Выглядел он будто робот, сколоченный в больнице из всего ого, что имелось под рукой. Под обвисшим подбородком хищной птицы блестел металл какого-то протеза, прозрачные трубки, уходящие в глубину головы, подавали какие-то жидкости: красную и зеленую. В клетке ребер надувался и опадал ребристый мяч из черной резины.
Я глядел, как он вписывает указанные мной с поля ветер имя и фамилию в разложенную на стойке книгу, скребя русской с тонким металлическим перышком. Он раскашлялся, искусственное сердце на мгновение приостановилось, а потом заработало как часы.
- Вы надолго?
Голос у него был словно из динамика аппарата для трехеотомии. Администратор снова раскашлялся, извлек из ящика за стойкой бутылочку темного стекла и отпил из нее.
- Пока что до завтра. Я проездом, - пояснил я. Пришлось придержаться за стойку; мне казалось, что расписаться в книге приезжих будет выше моих сил, так что придется сделать это двумя руками. – Деловая поездка.
- Редко кто задерживается в нашем городе надолго, - подозрительно сообщил администратор.

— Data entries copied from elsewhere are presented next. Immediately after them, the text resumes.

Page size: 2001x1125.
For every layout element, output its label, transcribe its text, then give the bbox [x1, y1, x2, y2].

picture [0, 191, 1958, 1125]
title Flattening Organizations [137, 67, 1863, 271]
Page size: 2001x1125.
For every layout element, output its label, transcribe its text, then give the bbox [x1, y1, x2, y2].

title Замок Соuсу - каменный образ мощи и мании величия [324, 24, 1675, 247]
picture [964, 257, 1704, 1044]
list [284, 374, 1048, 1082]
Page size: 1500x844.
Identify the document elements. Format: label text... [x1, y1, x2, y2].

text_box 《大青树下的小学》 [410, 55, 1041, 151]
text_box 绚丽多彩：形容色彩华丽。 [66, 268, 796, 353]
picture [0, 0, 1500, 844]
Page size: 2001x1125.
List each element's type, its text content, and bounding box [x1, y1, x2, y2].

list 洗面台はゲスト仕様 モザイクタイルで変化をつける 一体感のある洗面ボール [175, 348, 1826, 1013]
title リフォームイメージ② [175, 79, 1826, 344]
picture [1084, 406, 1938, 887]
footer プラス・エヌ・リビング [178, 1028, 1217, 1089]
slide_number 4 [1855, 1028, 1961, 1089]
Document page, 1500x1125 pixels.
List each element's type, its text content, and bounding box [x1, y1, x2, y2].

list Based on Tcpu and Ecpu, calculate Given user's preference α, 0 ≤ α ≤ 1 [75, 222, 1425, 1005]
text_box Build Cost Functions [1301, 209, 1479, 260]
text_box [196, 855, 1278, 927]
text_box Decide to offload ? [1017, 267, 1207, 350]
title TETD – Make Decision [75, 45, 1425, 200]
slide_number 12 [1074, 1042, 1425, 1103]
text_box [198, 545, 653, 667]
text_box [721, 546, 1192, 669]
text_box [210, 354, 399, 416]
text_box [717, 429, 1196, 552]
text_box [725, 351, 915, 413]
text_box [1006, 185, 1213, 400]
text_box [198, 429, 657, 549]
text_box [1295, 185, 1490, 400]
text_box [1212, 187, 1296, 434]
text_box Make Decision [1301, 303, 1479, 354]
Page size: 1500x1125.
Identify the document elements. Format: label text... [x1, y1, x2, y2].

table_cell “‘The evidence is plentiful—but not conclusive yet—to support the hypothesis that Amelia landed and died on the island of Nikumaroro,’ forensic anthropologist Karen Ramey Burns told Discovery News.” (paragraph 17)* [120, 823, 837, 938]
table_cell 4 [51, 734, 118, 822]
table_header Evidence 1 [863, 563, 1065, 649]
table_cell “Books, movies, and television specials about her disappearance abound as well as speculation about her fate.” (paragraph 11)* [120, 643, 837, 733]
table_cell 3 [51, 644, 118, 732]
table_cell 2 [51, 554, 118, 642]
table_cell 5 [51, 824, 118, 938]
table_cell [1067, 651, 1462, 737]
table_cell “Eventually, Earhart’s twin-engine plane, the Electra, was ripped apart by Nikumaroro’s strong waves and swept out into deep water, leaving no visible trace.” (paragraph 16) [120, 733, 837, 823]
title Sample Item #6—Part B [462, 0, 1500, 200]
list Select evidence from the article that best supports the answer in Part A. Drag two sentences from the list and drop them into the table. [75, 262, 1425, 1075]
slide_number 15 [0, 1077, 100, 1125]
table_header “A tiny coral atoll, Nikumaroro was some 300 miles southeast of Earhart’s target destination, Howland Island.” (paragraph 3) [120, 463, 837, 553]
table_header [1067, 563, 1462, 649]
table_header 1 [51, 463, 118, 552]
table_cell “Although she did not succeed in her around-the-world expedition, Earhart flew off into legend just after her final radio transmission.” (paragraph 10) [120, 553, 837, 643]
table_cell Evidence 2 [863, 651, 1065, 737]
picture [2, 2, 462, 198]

- Бывает. Но город красивый, и я не жалею, - вежливо возразил я. Свой собственный голос для меня звучал, как из бочки. – Сколько с меня?
- За ночь – пятьдесят.
Я вытащил из кармана стопку сухих дубовых листьев, которые собрал на улице. Разложил их, пересчитал один за другим, в конце концов, выбрал пару, точно таких же, как остальные. Цирк! Я не верил, будто бы это что-то даст. Дурацкий, сказочный блеф, который мог меня выгнать на улицу.